Yesterday, I shared the news that my first novel for adults, Tomorrow Will Bring Sunday’s News, is due to be released from Tursulowe Press in April. I shared, too, that the opening pages of the book now officially appear in that storied Irish magazine Icarus Magazine, edited by Cat Grogan and Louise Norris. My print version will soon be making its way across the seas, to me.
But because The Hush and the Howl is far more about words themselves, and the art in between (as opposed to announcements), I am dedicating this post to, well, words. The opening words in the novel.
She Lies in Her Bed, in Her Room, Listening
The glug in the gutter. The calico across the narrow of the street, new to its own mew.

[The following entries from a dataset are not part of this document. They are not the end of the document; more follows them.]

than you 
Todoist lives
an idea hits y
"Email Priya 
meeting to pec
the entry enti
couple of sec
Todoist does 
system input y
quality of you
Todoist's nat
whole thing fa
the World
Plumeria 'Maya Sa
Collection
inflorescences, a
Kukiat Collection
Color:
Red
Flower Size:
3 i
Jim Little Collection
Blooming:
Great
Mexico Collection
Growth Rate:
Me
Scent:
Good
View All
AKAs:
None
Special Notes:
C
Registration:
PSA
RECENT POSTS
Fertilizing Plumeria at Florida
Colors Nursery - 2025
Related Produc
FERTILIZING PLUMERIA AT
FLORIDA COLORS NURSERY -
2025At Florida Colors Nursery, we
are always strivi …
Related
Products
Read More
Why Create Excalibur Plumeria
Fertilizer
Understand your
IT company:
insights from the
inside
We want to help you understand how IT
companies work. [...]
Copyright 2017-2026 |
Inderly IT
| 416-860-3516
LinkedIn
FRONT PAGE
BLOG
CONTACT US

October 21. 1969. Yesterday sound was the yellow fur of the sun behind the room where she lies. It was the sound of the basketball in the park past the alley, slapped against the ground so many times by an invisible hand that she would have done anything to crush it into silence, but what could she do? Who would carry her the distance, lift her head, find her words, and besides, it is raining now. The pleasing pattering of liquid weather.

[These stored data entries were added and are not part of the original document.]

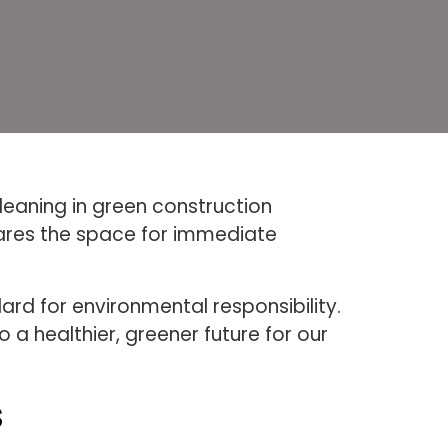
leaning in green construction
pares the space for immediate
rd for environmental responsibility.
 a healthier, greener future for our
s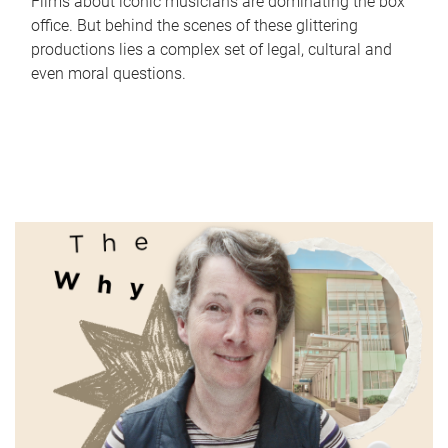
Films about iconic musicians are dominating the box
office. But behind the scenes of these glittering
productions lies a complex set of legal, cultural and
even moral questions.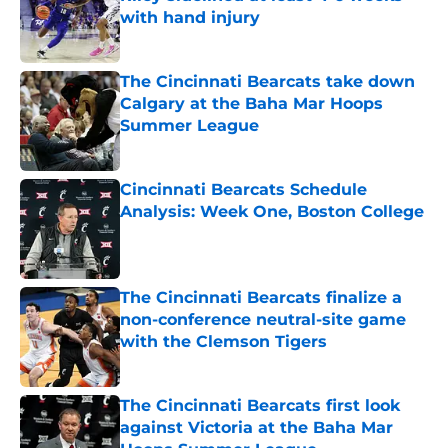
with hand injury
Published by on Invalid Date
The Cincinnati Bearcats take down
Calgary at the Baha Mar Hoops
Summer League
Published by on Invalid Date
Cincinnati Bearcats Schedule
Analysis: Week One, Boston College
Published by on Invalid Date
The Cincinnati Bearcats finalize a
non-conference neutral-site game
with the Clemson Tigers
Published by on Invalid Date
The Cincinnati Bearcats first look
against Victoria at the Baha Mar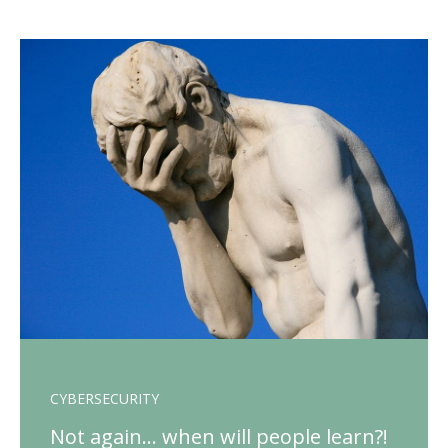
CYBERSECURITY
Not again… when will people learn?!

Her mattress has been rutted by the long lengths of her illness. She feels, beneath her, the places her bones and flesh have been, the four depressions of the breakfast tray that her husband brought during the many months when she could still eat, or really just sip, a little. Beef broth. Orange-flavored Jell-O. Chocolate milk. Applesauce that her daughter made with the ripe McIntoshes and the hard sticks of cinnamon. Here we are, her husband would say, settling the pretty painted tray down among the white sheets, applying just enough pressure that the round feet of the wooden legs would become indelible in the deflated mattress.

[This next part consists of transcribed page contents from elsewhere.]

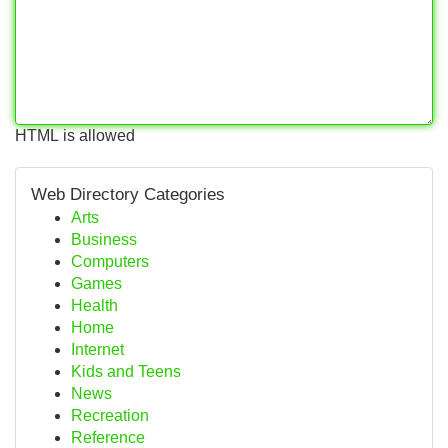
HTML is allowed
Web Directory Categories
Arts
Business
Computers
Games
Health
Home
Internet
Kids and Teens
News
Recreation
Reference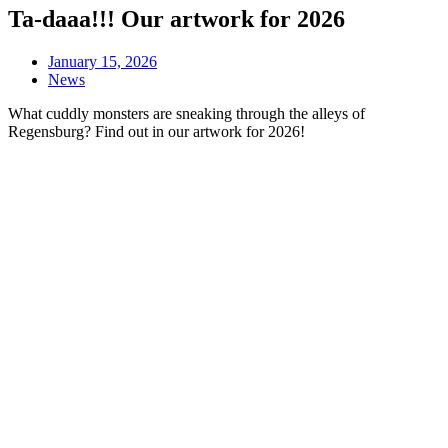
Ta-daaa!!! Our artwork for 2026
January 15, 2026
News
What cuddly monsters are sneaking through the alleys of
Regensburg? Find out in our artwork for 2026!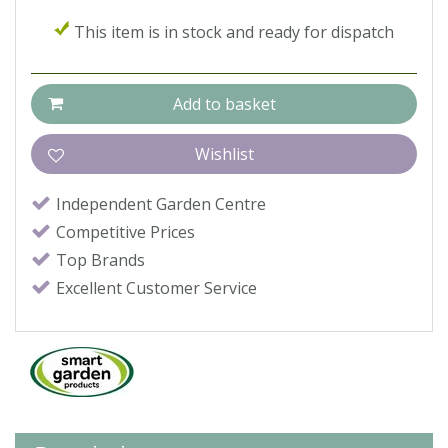
This item is in stock and ready for dispatch
Independent Garden Centre
Competitive Prices
Top Brands
Excellent Customer Service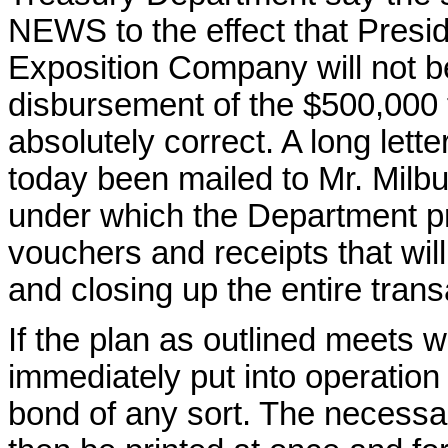
NEWS to the effect that Presi
Exposition Company will not be
disbursement of the $500,000 t
absolutely correct. A long lett
today been mailed to Mr. Milburn
under which the Department pr
vouchers and receipts that will
and closing up the entire trans
If the plan as outlined meets wi
immediately put into operation 
bond of any sort. The necessar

Had he sat with her on the edge of the bed, the pretty painted would have gone sideways—lost its footing, tipped, released the bowl, the glass, the dish, the slosh onto the sheets he’d stopped washing, for she no longer had the strength to help him strip them from beneath her. To move to this side. To move to that side. To not get lost inside the puzzle of staying put but moving.
True, he might have brought the cushioned rocking chair with the string doily from the other room and sat right there, the two of them, together. He might have talked or hummed or listened, like she listened, to the weather. But that would have surprised them both, and they were long past surprises—the news of her illness being tired and ancient, his desire to keep living not—what is the word?—poignant. His desire to keep living was—here is the word—paramount.
A terrific paramounting wish. She makes new words now. Sluices others.
I'm hooked. "True, he might have brought the cushioned rocking chair with the string doily from the other room and sat right there, the two of them, together. He might have talked or hummed or listened, like she listened, to the weather. But that would have surprised them both, and they were long past surprises ..." Gorgeous.
A lovely enticement. Reminds me of a story my mother began—without your language skills, but the concept. I’ll be looking for more of this story. Congratulations!